For the past week, I’ve been fortunate enough to engage environmental activists along the East Coast, from New York City to Washington, D.C.
Their enthusiasm and dedication toward a habitable planet are creating mass solidarity between what are normally competing social justice groups, giving me hope that Bloomington can bring together its own sectors of radicals to create effective activists networks.
To start, let me just reiterate the message of my past columns: Global warming is causing millions of deaths every year, and unless we drastically reduce our carbon emissions immediately, the effects of industrialization will soon hit home in even more unpleasant ways than the chronic droughts, superstorms and desertification we’ve already seen in our country.
So, back to where I began (on the East Coast). What have I found?
First, socialist and communist groups realize this crisis affects workers and underprivileged populations the hardest. And since this is a worldwide crisis grossly supported by corporate capitalist culture, they’re willing to accept this moment as the fundamental contradiction that leads to the overthrow of the profit motive in our society.

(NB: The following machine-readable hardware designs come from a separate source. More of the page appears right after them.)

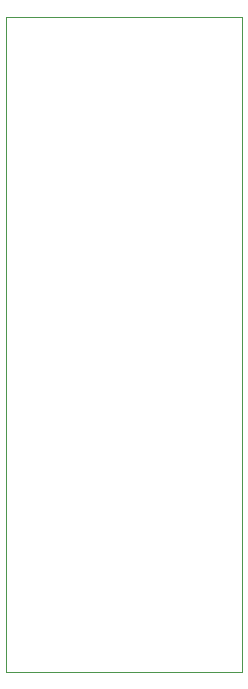
<source format=gbr>
%TF.GenerationSoftware,KiCad,Pcbnew,6.0.10-86aedd382b~118~ubuntu22.04.1*%
%TF.CreationDate,2023-01-31T18:19:09-07:00*%
%TF.ProjectId,scaarix_flow_bridge,73636161-7269-4785-9f66-6c6f775f6272,v1.0.0*%
%TF.SameCoordinates,Original*%
%TF.FileFunction,Profile,NP*%
%FSLAX46Y46*%
G04 Gerber Fmt 4.6, Leading zero omitted, Abs format (unit mm)*
G04 Created by KiCad (PCBNEW 6.0.10-86aedd382b~118~ubuntu22.04.1) date 2023-01-31 18:19:09*
%MOMM*%
%LPD*%
G01*
G04 APERTURE LIST*
%TA.AperFunction,Profile*%
%ADD10C,0.050000*%
%TD*%
G04 APERTURE END LIST*
D10*
X292800000Y-73900000D02*
X312800000Y-73900000D01*
X312800000Y-73900000D02*
X312800000Y-129400000D01*
X292800000Y-115900000D02*
X292800000Y-105400000D01*
X292800000Y-105400000D02*
X292800000Y-99400000D01*
X292800000Y-122900000D02*
X292800000Y-129400000D01*
X292800000Y-99400000D02*
X292800000Y-73900000D01*
X292800000Y-122900000D02*
X292800000Y-115900000D01*
X292800000Y-129400000D02*
X312800000Y-129400000D01*
M02*

</source>
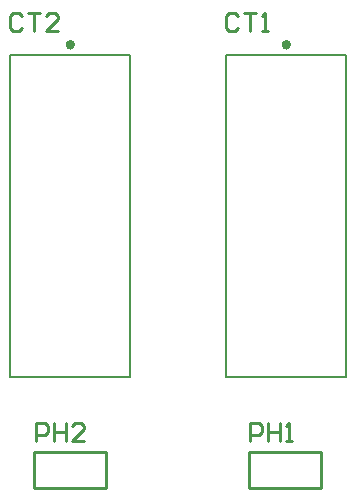
<source format=gto>
G04*
G04 #@! TF.GenerationSoftware,Altium Limited,Altium Designer,21.5.1 (32)*
G04*
G04 Layer_Color=65535*
%FSLAX25Y25*%
%MOIN*%
G70*
G04*
G04 #@! TF.SameCoordinates,7B92BF34-365D-4222-AD46-ED6CFA3767D4*
G04*
G04*
G04 #@! TF.FilePolarity,Positive*
G04*
G01*
G75*
%ADD10C,0.01575*%
%ADD11C,0.01000*%
%ADD12C,0.00500*%
D10*
X641287Y273087D02*
G03*
X641287Y273087I-787J0D01*
G01*
X569287D02*
G03*
X569287Y273087I-787J0D01*
G01*
D11*
X652000Y125500D02*
Y137500D01*
X628000D02*
X652000D01*
X628000Y125500D02*
Y137500D01*
Y125500D02*
X652000D01*
X580500D02*
Y137500D01*
X556500D02*
X580500D01*
X556500Y125500D02*
Y137500D01*
Y125500D02*
X580500D01*
X557000Y141000D02*
Y146998D01*
X559999D01*
X560999Y145998D01*
Y143999D01*
X559999Y142999D01*
X557000D01*
X562998Y146998D02*
Y141000D01*
Y143999D01*
X566997D01*
Y146998D01*
Y141000D01*
X572995D02*
X568996D01*
X572995Y144999D01*
Y145998D01*
X571995Y146998D01*
X569996D01*
X568996Y145998D01*
X628500Y141000D02*
Y146998D01*
X631499D01*
X632499Y145998D01*
Y143999D01*
X631499Y142999D01*
X628500D01*
X634498Y146998D02*
Y141000D01*
Y143999D01*
X638497D01*
Y146998D01*
Y141000D01*
X640496D02*
X642495D01*
X641496D01*
Y146998D01*
X640496Y145998D01*
X552399Y282698D02*
X551399Y283698D01*
X549400D01*
X548400Y282698D01*
Y278700D01*
X549400Y277700D01*
X551399D01*
X552399Y278700D01*
X554398Y283698D02*
X558397D01*
X556397D01*
Y277700D01*
X564395D02*
X560396D01*
X564395Y281699D01*
Y282698D01*
X563395Y283698D01*
X561396D01*
X560396Y282698D01*
X624399D02*
X623399Y283698D01*
X621400D01*
X620400Y282698D01*
Y278700D01*
X621400Y277700D01*
X623399D01*
X624399Y278700D01*
X626398Y283698D02*
X630397D01*
X628397D01*
Y277700D01*
X632396D02*
X634396D01*
X633396D01*
Y283698D01*
X632396Y282698D01*
D12*
X620500Y269750D02*
X660500D01*
Y162250D02*
Y269750D01*
X620500Y162250D02*
X660500D01*
X620500D02*
Y269750D01*
X548500D02*
X588500D01*
Y162250D02*
Y269750D01*
X548500Y162250D02*
X588500D01*
X548500D02*
Y269750D01*
M02*

</source>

Feminists see this as the ultimate expression of the destructive masculine psychology that forms the foundation of civilization — we are literally waging war against every creature and ecosystem on this planet in order to gain more power and more resources over the subservient classes, the largest of which are women.
Anti-racists see the end of industrialism as a chance to end colonial oppression as we are forced to return to more local, nature-based social structures.
Anarchists see the opportunity to end nationalism and promote a free, natural society that has no infrastructure to allow any form of exploitation and subjugation.
And last but not least, the capitalists know the powerless won’t remain unorganized for long once the planet becomes our biggest threat. They too want a solution, albeit one that creates wealth and pacifies the majority of the exploited.
If this sounds dreamy, I would have agreed with you before this week.
But seeing all these groups stand in solidarity (except the capitalists, who will have to go if we’re to take sustainability seriously) makes you think differently, that this problem is now obvious to even the most insulated among us.
So take all the angles you’ve got, Bloomington, and use your skills to organize and make your city a hotbed of diverse tactics focused on global warming. It’s obvious to those out here that it’s the problem those fighting for a better future have been waiting for, the problem that brings us all together as equals and forces us to work together for our own survival.